▶ **Extract to read**:
======
Samson Gwede Mantashe, popularly known as Gwede Mantashe, (born 21 June 1955) is a South African politician and trade unionist, who as of 18 December 2017, serves as the National Chairperson of the African National Congress.  He is also a former chairperson of the South African Communist Party and Secretary General of the ANC. On the 26th of February 2018, during a cabinet reshuffle by president Cyril Ramaphosa, Mantashe was appointed Minister of Mineral Resources. In May 2019, he became Minister of Mineral Resources and Energy, when his earlier portfolio was merged with the energy portfolio.

Early life and education
Samson Gwede Mantashe was born in 1955 in the village of Cala in the Transkei (now Eastern Cape). He studied at the University of South Africa (Unisa) in 1997, and completed a B.Com Honours degree in 2002. He also acquired a master's degree from the University of the Witwatersrand (Wits) in 2008. He completed his MBA through MANCOSA in 2021.

Labour union activities
He joined the migratory labour force to eke out a living in the mining industry. Beginning his mining experience at Western Deep Levels mine in 1975 as a Recreation Officer and, in the same year, moved to Prieska Copper Mines where he was Welfare Officer until 1982.

In 1982, Mantashe moved to Matla Colliery where he co-founded and became the Witbank branch chairperson of the National Union of Mineworkers (NUM), a position he held until 1984. He was then elected NUM Regional Secretary in 1985. In recognition of his skills, Mantashe became the NUM's National Organiser from 1988 to 1993 and its Regional Coordinator between 1993 and 1994.

Posts 
Mantashe was the Secretary-General of the National Union of Mineworkers until their 12th National Conference held in May 2006 where he was succeeded by Frans Baleni. He made history by becoming the first trade unionist to be appointed to the board of Directors of a JSE Limited-listed company, namely Samancor, in 1995.

He served for two years as Chairperson of the Technical Working Group of the Joint Initiative for Priority Skills Acquisition (Jipsa).

He was the chairperson of the South African Communist Party until July 2012. He is currently a member of the Politburo of the South African Communist Party. He was elected Secretary-General of the African National Congress at the party's 52nd National Conference in 2007.

Controversy 
During Zuma’s presidency, Mantashe was a key figure in the project to shield him from accountability by closing ranks around him.   In 2013 Mantashe maintained that Zuma's relationship with the Gupta family was not ANC business. In 2021 he said that it was around that time that the hold of the Gupta family over Zuma was becoming more clear.  In 2017, four years after the problematic relationship was noticed, Mantashe threatened ANC parliamentarians with disciplinary action if they voted against Jacob Zuma in a no-confidence motion.
======
▶ **Listed entries**:

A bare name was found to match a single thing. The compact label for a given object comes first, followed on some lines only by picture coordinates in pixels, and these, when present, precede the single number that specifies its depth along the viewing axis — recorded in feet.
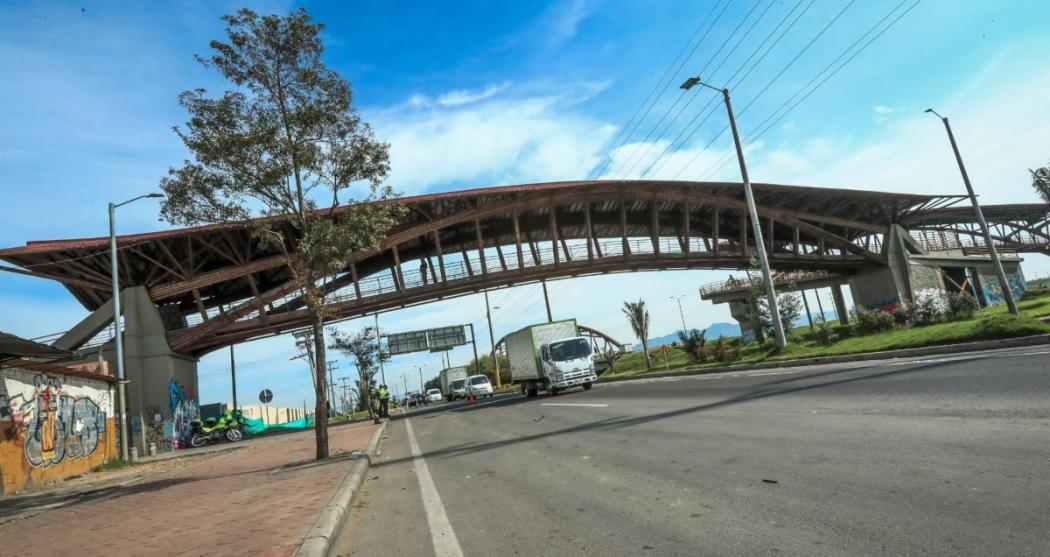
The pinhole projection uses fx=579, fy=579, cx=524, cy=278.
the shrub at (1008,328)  46.70
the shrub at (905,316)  78.84
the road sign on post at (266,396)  94.10
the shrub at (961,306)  75.20
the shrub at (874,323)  78.38
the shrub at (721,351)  97.09
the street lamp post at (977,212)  84.64
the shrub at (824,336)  79.71
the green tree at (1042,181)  111.96
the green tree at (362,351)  161.89
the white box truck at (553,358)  78.79
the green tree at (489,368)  252.83
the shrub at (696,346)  106.93
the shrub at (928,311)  77.34
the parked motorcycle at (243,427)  106.71
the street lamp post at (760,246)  75.92
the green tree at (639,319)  125.08
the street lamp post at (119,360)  63.52
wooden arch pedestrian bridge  92.22
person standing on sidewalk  90.12
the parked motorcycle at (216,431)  97.25
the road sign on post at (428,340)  192.54
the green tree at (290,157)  40.29
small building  41.65
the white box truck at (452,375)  188.36
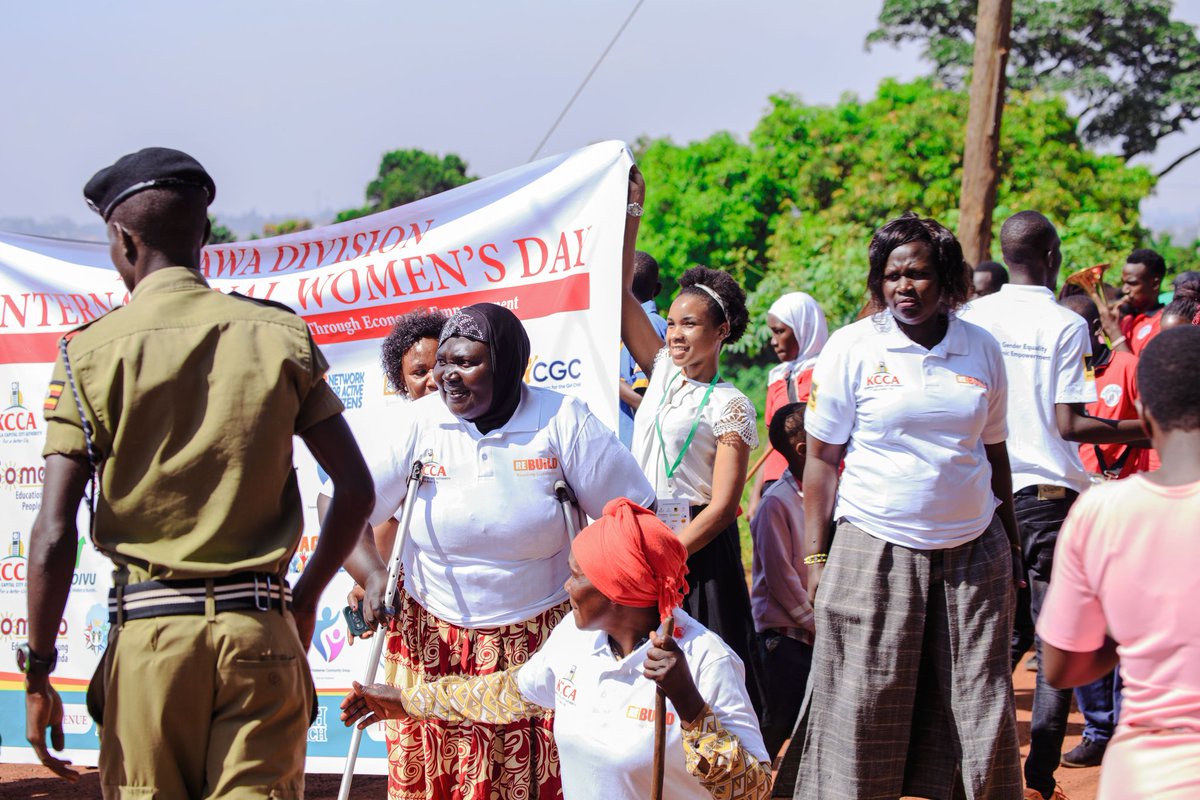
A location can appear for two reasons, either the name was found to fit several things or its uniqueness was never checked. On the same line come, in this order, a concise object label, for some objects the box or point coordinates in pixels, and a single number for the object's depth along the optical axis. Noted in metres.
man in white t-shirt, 5.39
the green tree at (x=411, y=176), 44.88
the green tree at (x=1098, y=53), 34.84
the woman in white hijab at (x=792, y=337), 7.76
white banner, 5.52
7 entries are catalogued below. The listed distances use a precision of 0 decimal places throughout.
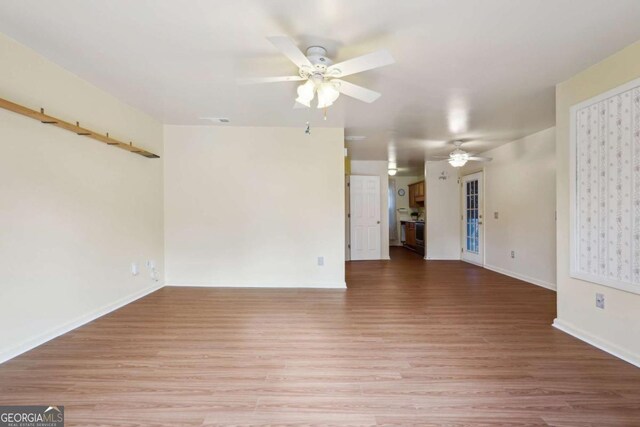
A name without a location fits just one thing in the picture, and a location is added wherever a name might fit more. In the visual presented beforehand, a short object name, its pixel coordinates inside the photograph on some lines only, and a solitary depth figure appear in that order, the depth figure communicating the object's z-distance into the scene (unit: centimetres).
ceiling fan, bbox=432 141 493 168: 468
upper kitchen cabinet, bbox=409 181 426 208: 755
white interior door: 630
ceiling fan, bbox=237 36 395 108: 167
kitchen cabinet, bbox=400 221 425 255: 727
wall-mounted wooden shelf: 193
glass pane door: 580
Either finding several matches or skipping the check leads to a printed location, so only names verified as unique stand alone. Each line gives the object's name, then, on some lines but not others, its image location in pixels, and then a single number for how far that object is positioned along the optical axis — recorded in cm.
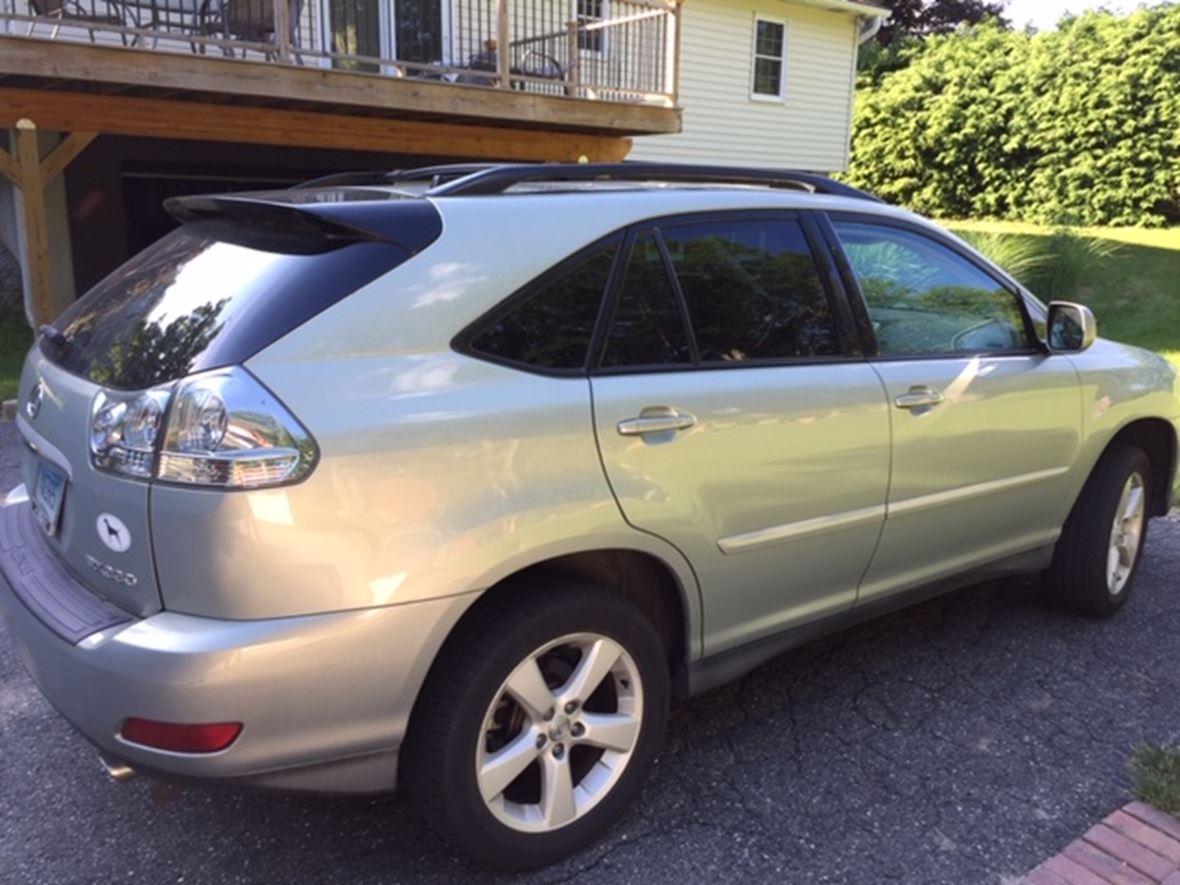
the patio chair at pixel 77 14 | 802
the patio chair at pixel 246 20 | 988
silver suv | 208
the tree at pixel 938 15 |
======
▶ **Brief A**:
Answer these from the text on Gwede Mantashe:
(i) In which village was Mantashe born?
(ii) Who succeeded him as Secretary-General of the National Union of Mineworkers in May 2006?
(iii) What post did he take up in May 2019?
▶ **Brief B**:
Carry on the text on Gwede Mantashe from its final sentence.
The items have no connection to the text on Gwede Mantashe.

▶ **Response A**:
(i) Cala, in the Transkei (now Eastern Cape)
(ii) Frans Baleni
(iii) Minister of Mineral Resources and Energy

▶ **Response B**:
As secretary general of the ANC, he instructed members of Parliament to always side with Zuma.  Mantashe insisted that ANC parliamentarians should not be asked to vote with their conscience, observing "I don't know where this notion comes from that we are a collection of individuals who have conscience. We are members of ANC in a party political system".  Former ANC MP Makhosi Khoza has told the state capture commission that Mantashe said that "anyone who sought to uphold the rule of law will be severely punished". Mantashe was opposed to removing Zuma as president despite the allegations of corruption as he felt it would destabilize the ANC government.

The manifesto of the South African communist party, of which Mantashe served as chairperson, says that "the means of life are concentrated in the hands of a small privileged class [that] obtains, by virtue of that economic supremacy, control of the entire State Power".  Mantashe has been accused of facilitating and directly benefiting and benefiting from the process of state capture, a process that concentrates economic power in the hands of the politically well-connected.

The Zondo Commission inquiry referred evidence relating to Mantashe for further investigation, adding that there was a reasonable prospect this would uncover a corruption case against him.  A state prison contractor provided Mantashe free security upgrades for three of his properties.

Mantashe maintained that the ANC would have taken longer than 27 years to be able to replace apartheid era office holders without the policy of deploying loyalist ANC cadres into key positions.  Dismissing the constitution, which demands a non-partisan civil service, Mantashe said "everyone deploys" and likened it to employment equity and black economic empowerment.  Mantashe has said that he realised ANC MPs could face tension between party loyalty and loyalty to the people, but disagreed with Zondo who said if a party could decide appointments; it could abuse this power "to achieve ends which are not in the best interests of the country".

Leadership of the ANC 
Between 19 and 20 September 2008 the National Executive Committee (NEC) of the African National Congress held extended, closed meetings. At a news conference afterwards, Mantashe, serving as ANC Secretary General, announced that the ANC had "recalled" President Thabo Mbeki.

In February 2010, Julius Malema called on Mantashe to resign after Malema was booed at the SA Communist Party's special conference in Polokwane. The National Union of Metalworkers of SA (Numsa) publicly backed Mantashe. "Mantashe is being singled out and targeted because he is a communist," Numsa general-secretary Irvan Jim said.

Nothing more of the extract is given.